**What you will do**.
Every line below from the one containing "camera: 35 degrees left, 20 degrees down" through the one containing "white mug [384,233,442,284]" must be transcribed exactly. Omit all lines outside that stretch.

**Records provided**.
++++++++++++++++++++
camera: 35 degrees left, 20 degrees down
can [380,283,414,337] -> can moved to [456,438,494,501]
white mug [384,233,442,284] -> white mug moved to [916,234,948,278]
++++++++++++++++++++
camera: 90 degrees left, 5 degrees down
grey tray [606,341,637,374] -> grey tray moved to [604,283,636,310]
++++++++++++++++++++
**Solution for this problem**.
camera: 35 degrees left, 20 degrees down
can [380,283,414,337] -> can moved to [456,438,494,501]
white mug [384,233,442,284] -> white mug moved to [916,234,948,278]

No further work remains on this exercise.